>>>

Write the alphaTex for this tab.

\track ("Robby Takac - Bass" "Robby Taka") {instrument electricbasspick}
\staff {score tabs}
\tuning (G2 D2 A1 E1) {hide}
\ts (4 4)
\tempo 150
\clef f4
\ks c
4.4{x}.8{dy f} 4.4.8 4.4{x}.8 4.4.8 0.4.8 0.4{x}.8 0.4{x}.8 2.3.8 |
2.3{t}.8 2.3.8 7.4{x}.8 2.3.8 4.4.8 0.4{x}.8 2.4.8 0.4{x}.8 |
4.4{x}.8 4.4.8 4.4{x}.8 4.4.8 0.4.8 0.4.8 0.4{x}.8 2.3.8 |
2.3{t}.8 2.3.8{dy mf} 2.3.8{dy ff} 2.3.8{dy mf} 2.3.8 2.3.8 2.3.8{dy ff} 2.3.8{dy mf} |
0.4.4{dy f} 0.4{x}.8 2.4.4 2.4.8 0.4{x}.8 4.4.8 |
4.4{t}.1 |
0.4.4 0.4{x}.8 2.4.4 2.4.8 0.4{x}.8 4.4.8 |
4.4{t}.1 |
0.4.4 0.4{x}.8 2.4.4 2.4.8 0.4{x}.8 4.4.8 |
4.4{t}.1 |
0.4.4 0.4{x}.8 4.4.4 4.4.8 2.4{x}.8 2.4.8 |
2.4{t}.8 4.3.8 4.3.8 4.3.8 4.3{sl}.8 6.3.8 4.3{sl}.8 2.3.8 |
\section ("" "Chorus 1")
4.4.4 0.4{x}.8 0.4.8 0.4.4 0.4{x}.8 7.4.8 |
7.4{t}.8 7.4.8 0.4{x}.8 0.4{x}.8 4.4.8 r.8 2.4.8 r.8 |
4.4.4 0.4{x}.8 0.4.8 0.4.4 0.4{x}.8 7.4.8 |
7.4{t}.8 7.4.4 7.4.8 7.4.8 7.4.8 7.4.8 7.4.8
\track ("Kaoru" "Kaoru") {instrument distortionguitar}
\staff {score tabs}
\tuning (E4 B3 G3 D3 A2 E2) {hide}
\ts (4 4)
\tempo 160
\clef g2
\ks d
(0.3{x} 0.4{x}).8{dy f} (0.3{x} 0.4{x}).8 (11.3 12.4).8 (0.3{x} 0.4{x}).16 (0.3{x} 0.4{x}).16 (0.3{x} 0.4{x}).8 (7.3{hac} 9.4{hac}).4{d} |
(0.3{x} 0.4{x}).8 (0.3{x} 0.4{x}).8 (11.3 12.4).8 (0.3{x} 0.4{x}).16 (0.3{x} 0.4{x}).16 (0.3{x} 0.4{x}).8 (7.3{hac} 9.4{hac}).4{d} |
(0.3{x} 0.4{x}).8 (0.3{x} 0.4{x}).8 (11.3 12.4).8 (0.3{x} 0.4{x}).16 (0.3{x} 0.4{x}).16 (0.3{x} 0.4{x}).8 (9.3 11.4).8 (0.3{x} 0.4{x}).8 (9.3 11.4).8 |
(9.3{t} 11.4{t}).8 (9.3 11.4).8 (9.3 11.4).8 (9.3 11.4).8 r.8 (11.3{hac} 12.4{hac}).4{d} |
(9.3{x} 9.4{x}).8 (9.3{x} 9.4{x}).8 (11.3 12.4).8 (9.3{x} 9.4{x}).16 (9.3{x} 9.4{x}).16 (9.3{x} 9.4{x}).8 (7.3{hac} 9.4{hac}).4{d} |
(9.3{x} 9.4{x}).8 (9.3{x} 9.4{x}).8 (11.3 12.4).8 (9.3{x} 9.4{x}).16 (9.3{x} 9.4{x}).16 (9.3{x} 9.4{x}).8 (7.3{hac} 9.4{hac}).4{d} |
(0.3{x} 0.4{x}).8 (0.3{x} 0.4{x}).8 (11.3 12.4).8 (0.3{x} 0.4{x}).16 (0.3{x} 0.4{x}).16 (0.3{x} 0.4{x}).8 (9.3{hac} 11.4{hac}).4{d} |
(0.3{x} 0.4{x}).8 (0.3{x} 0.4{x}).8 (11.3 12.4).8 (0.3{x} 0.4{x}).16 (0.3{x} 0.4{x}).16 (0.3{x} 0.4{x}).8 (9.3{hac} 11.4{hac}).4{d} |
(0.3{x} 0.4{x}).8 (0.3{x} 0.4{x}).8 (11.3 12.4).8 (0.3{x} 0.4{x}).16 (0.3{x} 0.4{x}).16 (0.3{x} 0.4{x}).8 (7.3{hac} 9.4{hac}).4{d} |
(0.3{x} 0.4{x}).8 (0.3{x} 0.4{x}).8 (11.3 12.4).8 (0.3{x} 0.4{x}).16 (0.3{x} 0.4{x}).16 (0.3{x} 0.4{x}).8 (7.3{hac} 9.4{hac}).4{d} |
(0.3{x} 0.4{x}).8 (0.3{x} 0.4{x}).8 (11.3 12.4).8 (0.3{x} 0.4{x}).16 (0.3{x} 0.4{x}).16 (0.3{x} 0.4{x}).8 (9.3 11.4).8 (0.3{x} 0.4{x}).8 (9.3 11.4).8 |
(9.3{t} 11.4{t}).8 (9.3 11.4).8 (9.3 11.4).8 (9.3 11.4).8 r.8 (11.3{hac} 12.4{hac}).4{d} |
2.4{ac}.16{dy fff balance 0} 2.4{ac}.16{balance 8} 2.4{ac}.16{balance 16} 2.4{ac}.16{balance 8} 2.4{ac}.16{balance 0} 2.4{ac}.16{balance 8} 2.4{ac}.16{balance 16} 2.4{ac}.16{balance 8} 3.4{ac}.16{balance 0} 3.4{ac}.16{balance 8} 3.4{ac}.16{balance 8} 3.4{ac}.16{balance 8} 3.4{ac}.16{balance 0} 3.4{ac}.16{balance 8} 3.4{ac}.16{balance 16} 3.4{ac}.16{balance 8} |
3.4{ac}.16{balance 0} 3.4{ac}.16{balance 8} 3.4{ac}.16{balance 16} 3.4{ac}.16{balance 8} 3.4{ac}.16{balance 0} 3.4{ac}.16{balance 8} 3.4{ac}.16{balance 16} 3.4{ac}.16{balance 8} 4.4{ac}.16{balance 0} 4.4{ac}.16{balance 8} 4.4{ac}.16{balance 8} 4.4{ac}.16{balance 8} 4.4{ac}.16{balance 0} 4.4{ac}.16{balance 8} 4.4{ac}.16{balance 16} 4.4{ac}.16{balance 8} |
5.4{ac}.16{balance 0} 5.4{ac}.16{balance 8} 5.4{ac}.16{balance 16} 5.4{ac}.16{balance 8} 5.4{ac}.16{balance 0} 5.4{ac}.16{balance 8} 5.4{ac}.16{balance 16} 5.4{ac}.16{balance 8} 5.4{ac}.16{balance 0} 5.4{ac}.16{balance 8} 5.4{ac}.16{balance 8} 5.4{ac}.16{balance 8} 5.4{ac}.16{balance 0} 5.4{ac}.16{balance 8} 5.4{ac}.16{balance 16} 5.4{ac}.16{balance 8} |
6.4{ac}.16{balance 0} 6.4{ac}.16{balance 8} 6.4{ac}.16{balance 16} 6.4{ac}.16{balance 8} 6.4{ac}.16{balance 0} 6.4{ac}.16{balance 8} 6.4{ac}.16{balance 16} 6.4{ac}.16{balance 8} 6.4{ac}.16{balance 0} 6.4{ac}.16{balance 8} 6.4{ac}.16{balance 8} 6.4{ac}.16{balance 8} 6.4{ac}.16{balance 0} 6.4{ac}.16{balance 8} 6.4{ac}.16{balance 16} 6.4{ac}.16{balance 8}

<<<

* Aim of the task
Find every line in the listing that contains the string "instrument", matching case exactly, and copy each of those lines.

* Result of the task
\track ("Robby Takac - Bass" "Robby Taka") {instrument electricbasspick}
\track ("Kaoru" "Kaoru") {instrument distortionguitar}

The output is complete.